If you work with MySQL (or MariaDB) and deal with UTF-8 encoded data, you will often encounter two very similar-looking collations: utf8_general_ci and utf8_unicode_ci. Although both support UTF-8, they behave differently when comparing and sorting text. These differences can directly affect search results, alphabetical ordering, user name matching, and multilingual behavior in your application.
- UTF-8
- Collation
- MySQL
What are "Character Set" and "Collation"?
Before comparing the two collations, it's important to understand the basics:
- Character Set (charset): Defines how characters are stored — how many bytes each character uses, and which range of Unicode symbols are supported.
- Collation: Defines the rules for comparing and sorting characters — whether case is considered, how accents are treated, and cultural sorting rules.
In MySQL, the utf8 charset stores UTF-8 encoded text (but supports only up to 3-byte characters). The collations, such as utf8_general_ci and utf8_unicode_ci, define how strings are evaluated when sorting or comparing.
Main Differences: utf8_general_ci vs utf8_unicode_ci
Here is a deeper, detailed comparison:
| Feature / Behavior | utf8_general_ci |
utf8_unicode_ci |
|---|---|---|
| Sorting & Comparison Rules | Uses simpler, older comparison rules. Compares characters based on direct byte-level or simplified rules. | Based on the official Unicode Collation Algorithm (UCA), which considers linguistic rules, expansions, contractions, multi-character equivalences, etc. |
| Accuracy for International / Accented Characters | Less accurate. Some characters are treated as equal even if they shouldn't be. Example: "ß" may be treated like "s". | More accurate and language-sensitive. Handles accented characters properly — e.g. é, è, ê, ë are not blindly equal. |
| Performance | Faster. Because it uses simplified comparisons, it performs better on large datasets. | Slightly slower, since Unicode-compliant comparison requires more processing. |
| Recommended For | English-only applications, small websites, or places where perfect linguistic accuracy is not required. | Applications supporting multiple languages, user-generated content, global audience, or accurate linguistic sorting. |
Why the Difference Matters
If your website stores only English text, you may never notice any issues. However, when dealing with international names, city names, blog posts, or product titles in multiple languages, incorrect collation leads to:
- Incorrect alphabetical ordering
- Wrong search results (e.g., "Élan" not matching "elan")

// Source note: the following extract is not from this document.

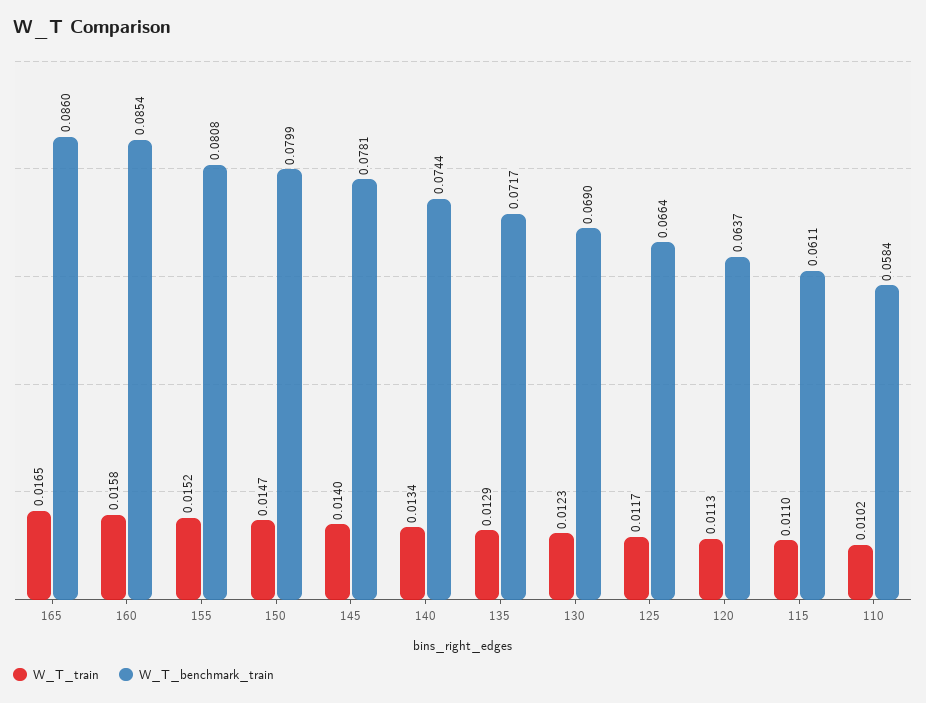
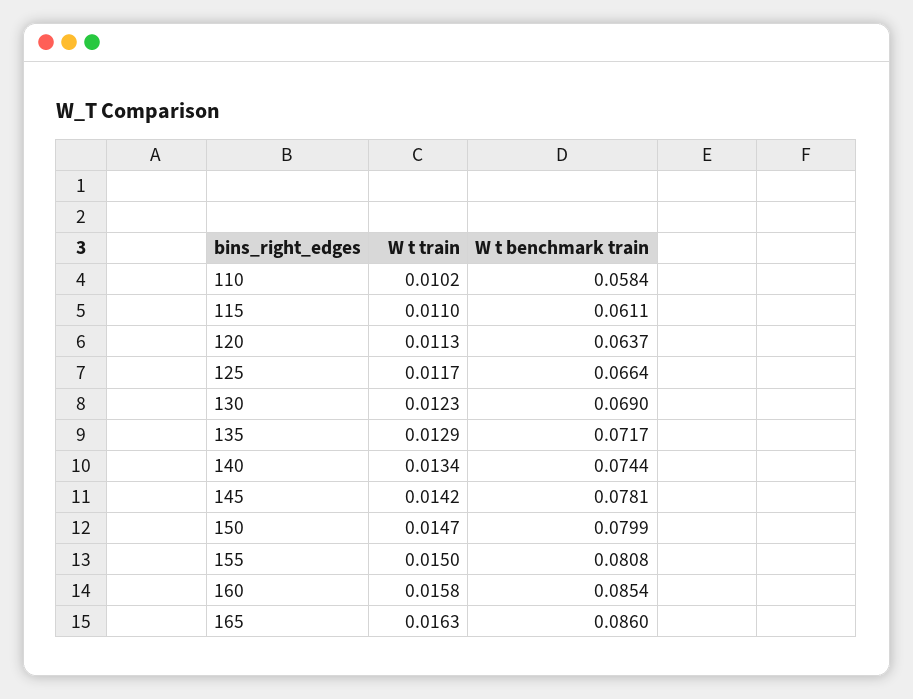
W_T_train, 165: 0.0165 -> 0.0163
W_T_train, 155: 0.0152 -> 0.015
W_T_train, 145: 0.014 -> 0.0142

- Accented characters being treated incorrectly
- User names not matching correctly
Example (German): Under utf8_general_ci, the character ß may be treated similarly to "s", whereas utf8_unicode_ci recognizes the difference and sorts correctly according to language rules.
What Do Experts Recommend?
Database administrators and multilingual application developers generally recommend:
- Use Unicode-based collations (like
utf8_unicode_ci) for more accurate sorting. - Avoid utf8_general_ci if your application will ever handle multilingual content.
- Use utf8_general_ci only if your project is English-only and performance-sensitive.
Performance difference is minimal for typical websites — correctness usually matters more than a few milliseconds of speed.
Modern Recommendation: Use utf8mb4 + Unicode Collation
Modern MySQL documentation strongly recommends switching from utf8 to utf8mb4, because:
- utf8 supports only 3-byte characters — it cannot store many Unicode characters (like many emojis 😄).
- utf8mb4 supports full UTF-8, including all Unicode symbols, emojis, Asian scripts, rare characters, icons, etc.
The recommended modern collations are:
utf8mb4_unicode_ci— widely used, accurate Unicode sortingutf8mb4_unicode_520_ci— based on newer Unicode rulesutf8mb4_0900_ai_ci— most advanced collation (MySQL 8+), fastest and most accurate
How to Set Charset & Collation (MySQL / PHP / HTML)
When creating a database:
CREATE DATABASE my_blog_db CHARACTER SET utf8mb4 COLLATE utf8mb4_unicode_ci;
Creating a table:
CREATE TABLE posts ( id INT PRIMARY KEY AUTO_INCREMENT, title VARCHAR(255), content TEXT ) CHARACTER SET utf8mb4 COLLATE utf8mb4_unicode_ci;
In your HTML pages:
<meta charset="UTF-8">
Conclusion — Which Should You Choose?
Here's the simple rule:
- English-only website:
utf8_general_ciis okay, slightly faster. - Multilingual content or international users:
utf8_unicode_cior betterutf8mb4_unicode_ci. - New applications (recommended): Always use
utf8mb4+ Unicode collation.
Choosing the right charset and collation early on saves you from future bugs, incorrect sorting, and complex migrations.